No picture belongs in the answer, which must hold exactly the lines from the one with "# Create AgentStats" through the final line below.

● THE DATA:
- Opening Delimiter -

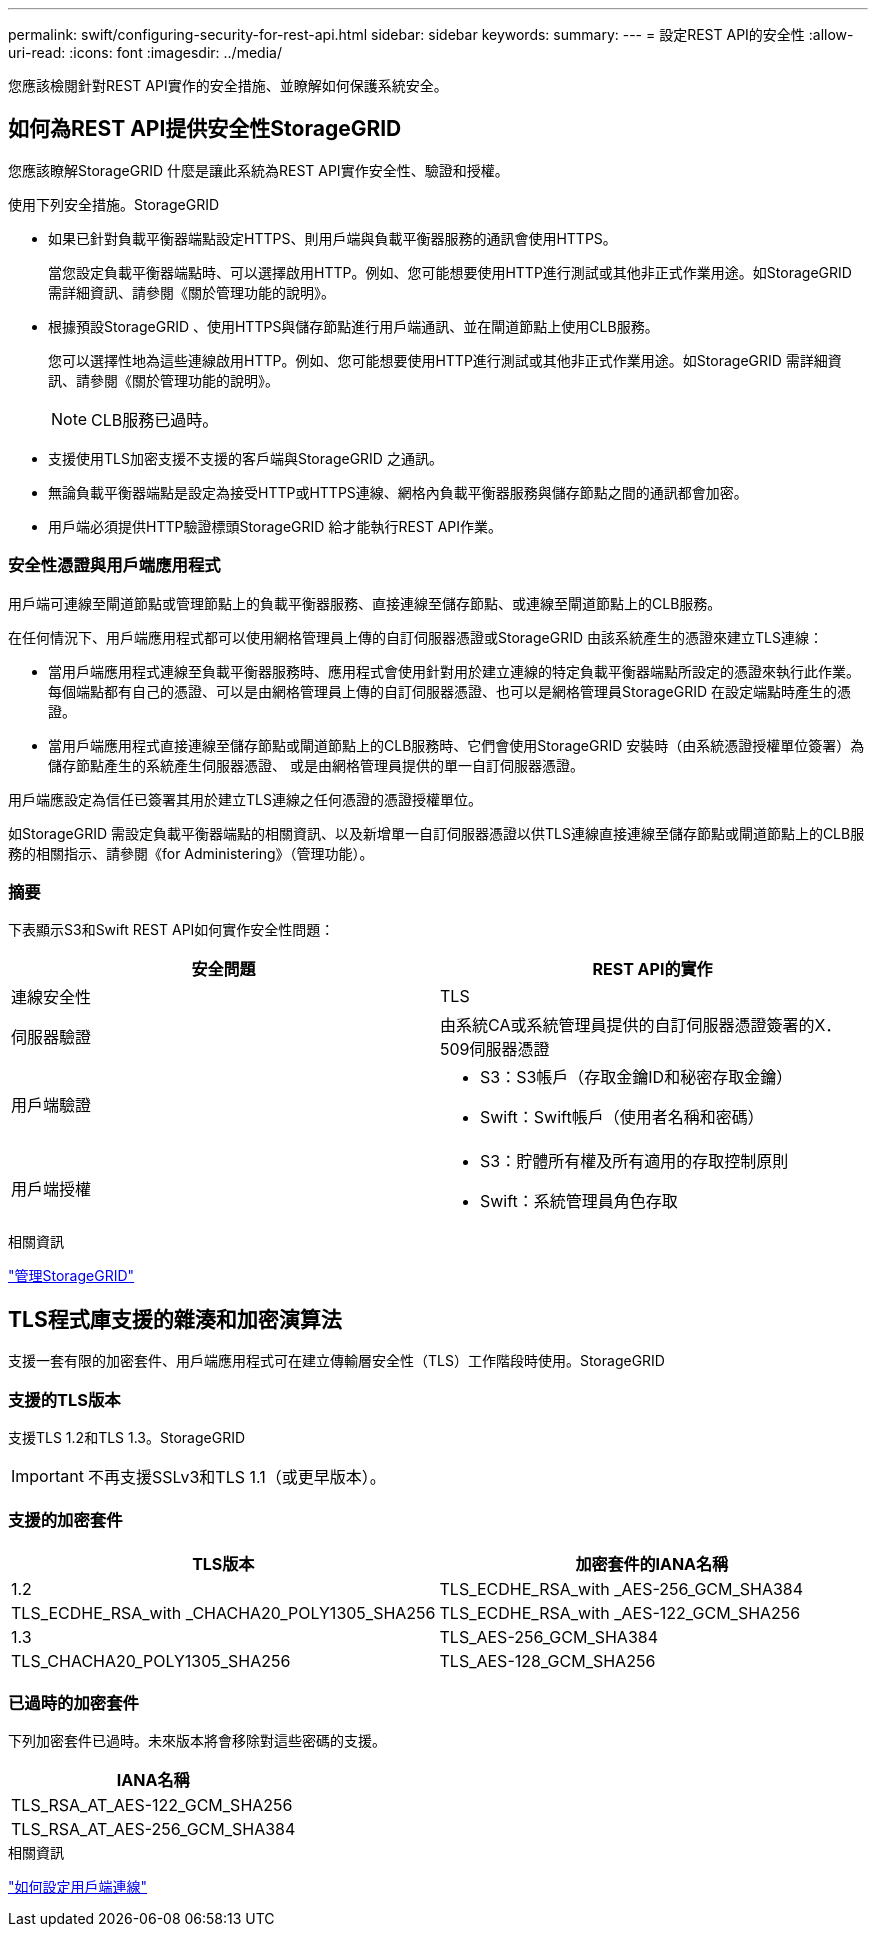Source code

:---
permalink: swift/configuring-security-for-rest-api.html 
sidebar: sidebar 
keywords:  
summary:  
---
= 設定REST API的安全性
:allow-uri-read: 
:icons: font
:imagesdir: ../media/


[role="lead"]
您應該檢閱針對REST API實作的安全措施、並瞭解如何保護系統安全。



== 如何為REST API提供安全性StorageGRID

您應該瞭解StorageGRID 什麼是讓此系統為REST API實作安全性、驗證和授權。

使用下列安全措施。StorageGRID

* 如果已針對負載平衡器端點設定HTTPS、則用戶端與負載平衡器服務的通訊會使用HTTPS。
+
當您設定負載平衡器端點時、可以選擇啟用HTTP。例如、您可能想要使用HTTP進行測試或其他非正式作業用途。如StorageGRID 需詳細資訊、請參閱《關於管理功能的說明》。

* 根據預設StorageGRID 、使用HTTPS與儲存節點進行用戶端通訊、並在閘道節點上使用CLB服務。
+
您可以選擇性地為這些連線啟用HTTP。例如、您可能想要使用HTTP進行測試或其他非正式作業用途。如StorageGRID 需詳細資訊、請參閱《關於管理功能的說明》。

+

NOTE: CLB服務已過時。

* 支援使用TLS加密支援不支援的客戶端與StorageGRID 之通訊。
* 無論負載平衡器端點是設定為接受HTTP或HTTPS連線、網格內負載平衡器服務與儲存節點之間的通訊都會加密。
* 用戶端必須提供HTTP驗證標頭StorageGRID 給才能執行REST API作業。




=== 安全性憑證與用戶端應用程式

用戶端可連線至閘道節點或管理節點上的負載平衡器服務、直接連線至儲存節點、或連線至閘道節點上的CLB服務。

在任何情況下、用戶端應用程式都可以使用網格管理員上傳的自訂伺服器憑證或StorageGRID 由該系統產生的憑證來建立TLS連線：

* 當用戶端應用程式連線至負載平衡器服務時、應用程式會使用針對用於建立連線的特定負載平衡器端點所設定的憑證來執行此作業。每個端點都有自己的憑證、可以是由網格管理員上傳的自訂伺服器憑證、也可以是網格管理員StorageGRID 在設定端點時產生的憑證。
* 當用戶端應用程式直接連線至儲存節點或閘道節點上的CLB服務時、它們會使用StorageGRID 安裝時（由系統憑證授權單位簽署）為儲存節點產生的系統產生伺服器憑證、 或是由網格管理員提供的單一自訂伺服器憑證。


用戶端應設定為信任已簽署其用於建立TLS連線之任何憑證的憑證授權單位。

如StorageGRID 需設定負載平衡器端點的相關資訊、以及新增單一自訂伺服器憑證以供TLS連線直接連線至儲存節點或閘道節點上的CLB服務的相關指示、請參閱《for Administering》（管理功能）。



=== 摘要

下表顯示S3和Swift REST API如何實作安全性問題：

|===
| 安全問題 | REST API的實作 


 a| 
連線安全性
 a| 
TLS



 a| 
伺服器驗證
 a| 
由系統CA或系統管理員提供的自訂伺服器憑證簽署的X．509伺服器憑證



 a| 
用戶端驗證
 a| 
* S3：S3帳戶（存取金鑰ID和秘密存取金鑰）
* Swift：Swift帳戶（使用者名稱和密碼）




 a| 
用戶端授權
 a| 
* S3：貯體所有權及所有適用的存取控制原則
* Swift：系統管理員角色存取


|===
.相關資訊
link:../admin/index.html["管理StorageGRID"]



== TLS程式庫支援的雜湊和加密演算法

支援一套有限的加密套件、用戶端應用程式可在建立傳輸層安全性（TLS）工作階段時使用。StorageGRID



=== 支援的TLS版本

支援TLS 1.2和TLS 1.3。StorageGRID


IMPORTANT: 不再支援SSLv3和TLS 1.1（或更早版本）。



=== 支援的加密套件

[cols="1a,1a"]
|===
| TLS版本 | 加密套件的IANA名稱 


 a| 
1.2
 a| 
TLS_ECDHE_RSA_with _AES-256_GCM_SHA384



 a| 
TLS_ECDHE_RSA_with _CHACHA20_POLY1305_SHA256



 a| 
TLS_ECDHE_RSA_with _AES-122_GCM_SHA256



 a| 
1.3
 a| 
TLS_AES-256_GCM_SHA384



 a| 
TLS_CHACHA20_POLY1305_SHA256



 a| 
TLS_AES-128_GCM_SHA256

|===


=== 已過時的加密套件

下列加密套件已過時。未來版本將會移除對這些密碼的支援。

|===
| IANA名稱 


 a| 
TLS_RSA_AT_AES-122_GCM_SHA256



 a| 
TLS_RSA_AT_AES-256_GCM_SHA384

|===
.相關資訊
link:configuring-tenant-accounts-and-connections.html["如何設定用戶端連線"]
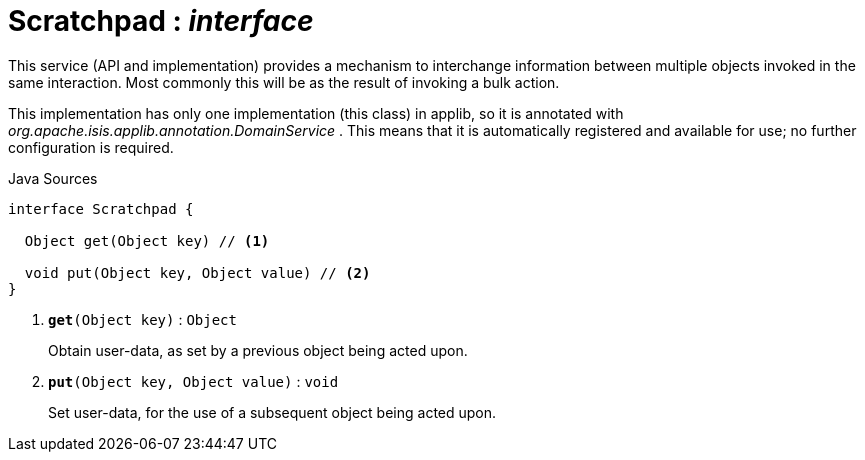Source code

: = Scratchpad : _interface_
:Notice: Licensed to the Apache Software Foundation (ASF) under one or more contributor license agreements. See the NOTICE file distributed with this work for additional information regarding copyright ownership. The ASF licenses this file to you under the Apache License, Version 2.0 (the "License"); you may not use this file except in compliance with the License. You may obtain a copy of the License at. http://www.apache.org/licenses/LICENSE-2.0 . Unless required by applicable law or agreed to in writing, software distributed under the License is distributed on an "AS IS" BASIS, WITHOUT WARRANTIES OR  CONDITIONS OF ANY KIND, either express or implied. See the License for the specific language governing permissions and limitations under the License.

This service (API and implementation) provides a mechanism to interchange information between multiple objects invoked in the same interaction. Most commonly this will be as the result of invoking a bulk action.

This implementation has only one implementation (this class) in applib, so it is annotated with _org.apache.isis.applib.annotation.DomainService_ . This means that it is automatically registered and available for use; no further configuration is required.

.Java Sources
[source,java]
----
interface Scratchpad {

  Object get(Object key) // <.>

  void put(Object key, Object value) // <.>
}
----

<.> `[teal]#*get*#(Object key)` : `Object`
+
--
Obtain user-data, as set by a previous object being acted upon.
--
<.> `[teal]#*put*#(Object key, Object value)` : `void`
+
--
Set user-data, for the use of a subsequent object being acted upon.
--

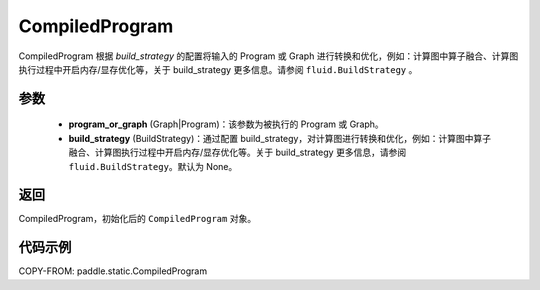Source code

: .. _cn_api_paddle_static_CompiledProgram:

CompiledProgram
-------------------------------


.. py:class:: paddle.static.CompiledProgram(program_or_graph, build_strategy=None)


CompiledProgram 根据 `build_strategy` 的配置将输入的 Program 或 Graph 进行转换和优化，例如：计算图中算子融合、计算图执行过程中开启内存/显存优化等，关于 build_strategy 更多信息。请参阅  ``fluid.BuildStrategy`` 。

参数
:::::::::
    - **program_or_graph** (Graph|Program)：该参数为被执行的 Program 或 Graph。
    - **build_strategy** (BuildStrategy)：通过配置 build_strategy，对计算图进行转换和优化，例如：计算图中算子融合、计算图执行过程中开启内存/显存优化等。关于 build_strategy 更多信息，请参阅  ``fluid.BuildStrategy``。默认为 None。

返回
:::::::::
CompiledProgram，初始化后的 ``CompiledProgram`` 对象。

代码示例
::::::::::

COPY-FROM: paddle.static.CompiledProgram
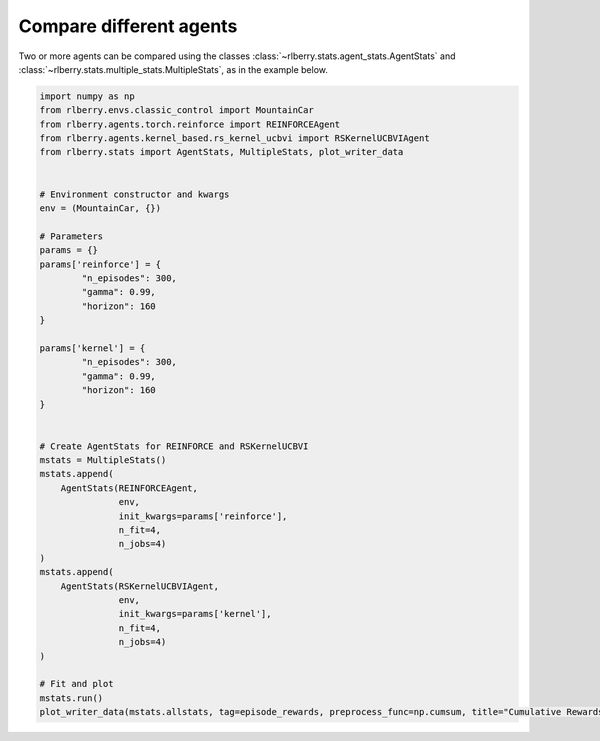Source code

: .. _rlberry: https://github.com/rlberry-py/rlberry

.. _compare_agents:


Compare different agents
========================


Two or more agents can be compared using the classes 
:class:`~rlberry.stats.agent_stats.AgentStats` and
:class:`~rlberry.stats.multiple_stats.MultipleStats`, as in the example below.


.. code-block:: python

    import numpy as np
    from rlberry.envs.classic_control import MountainCar
    from rlberry.agents.torch.reinforce import REINFORCEAgent
    from rlberry.agents.kernel_based.rs_kernel_ucbvi import RSKernelUCBVIAgent
    from rlberry.stats import AgentStats, MultipleStats, plot_writer_data


    # Environment constructor and kwargs
    env = (MountainCar, {})

    # Parameters
    params = {}
    params['reinforce'] = {
            "n_episodes": 300,
            "gamma": 0.99,
            "horizon": 160
    }

    params['kernel'] = {
            "n_episodes": 300,
            "gamma": 0.99,
            "horizon": 160
    }


    # Create AgentStats for REINFORCE and RSKernelUCBVI
    mstats = MultipleStats()
    mstats.append(
        AgentStats(REINFORCEAgent,
                   env,
                   init_kwargs=params['reinforce'],
                   n_fit=4,
                   n_jobs=4)
    )
    mstats.append(
        AgentStats(RSKernelUCBVIAgent,
                   env,
                   init_kwargs=params['kernel'],
                   n_fit=4,
                   n_jobs=4)
    )

    # Fit and plot
    mstats.run()
    plot_writer_data(mstats.allstats, tag=episode_rewards, preprocess_func=np.cumsum, title="Cumulative Rewards")

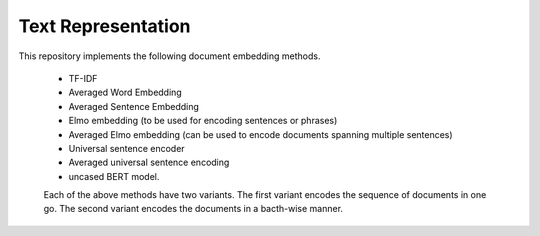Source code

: Text Representation
===================

This repository implements the following document embedding methods.

 * TF-IDF
 * Averaged Word Embedding
 * Averaged Sentence Embedding
 * Elmo embedding (to be used for encoding sentences or phrases)
 * Averaged Elmo embedding (can be used to encode documents spanning multiple sentences)
 * Universal sentence encoder
 * Averaged universal sentence encoding
 * uncased BERT model.

 Each of the above methods have two variants. The first variant encodes the sequence of documents in one go. The second variant encodes the documents in a bacth-wise manner.
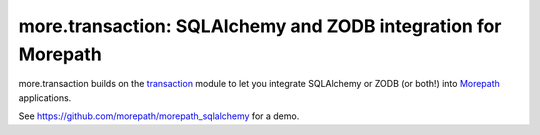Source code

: more.transaction: SQLAlchemy and ZODB integration for Morepath
==============================================================

more.transaction builds on the transaction_ module to let you
integrate SQLAlchemy or ZODB (or both!) into Morepath_ applications.

See https://github.com/morepath/morepath_sqlalchemy for a demo.

.. _transaction: https://pypi.python.org/pypi/transaction

.. _Morepath: http://morepath.readthedocs.org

- Closing Delimiter -

● SOLVED PROBLEM:
    # Create AgentStats for REINFORCE and RSKernelUCBVI
    mstats = MultipleStats()
    mstats.append(
        AgentStats(REINFORCEAgent,
                   env,
                   init_kwargs=params['reinforce'],
                   n_fit=4,
                   n_jobs=4)
    )
    mstats.append(
        AgentStats(RSKernelUCBVIAgent,
                   env,
                   init_kwargs=params['kernel'],
                   n_fit=4,
                   n_jobs=4)
    )

    # Fit and plot
    mstats.run()
    plot_writer_data(mstats.allstats, tag=episode_rewards, preprocess_func=np.cumsum, title="Cumulative Rewards")

Source code

: Text Representation
===================

This repository implements the following document embedding methods.

 * TF-IDF
 * Averaged Word Embedding
 * Averaged Sentence Embedding
 * Elmo embedding (to be used for encoding sentences or phrases)
 * Averaged Elmo embedding (can be used to encode documents spanning multiple sentences)
 * Universal sentence encoder
 * Averaged universal sentence encoding
 * uncased BERT model.

 Each of the above methods have two variants. The first variant encodes the sequence of documents in one go. The second variant encodes the documents in a bacth-wise manner.
Source code

: more.transaction: SQLAlchemy and ZODB integration for Morepath
==============================================================

more.transaction builds on the transaction_ module to let you
integrate SQLAlchemy or ZODB (or both!) into Morepath_ applications.

See https://github.com/morepath/morepath_sqlalchemy for a demo.

.. _transaction: https://pypi.python.org/pypi/transaction

.. _Morepath: http://morepath.readthedocs.org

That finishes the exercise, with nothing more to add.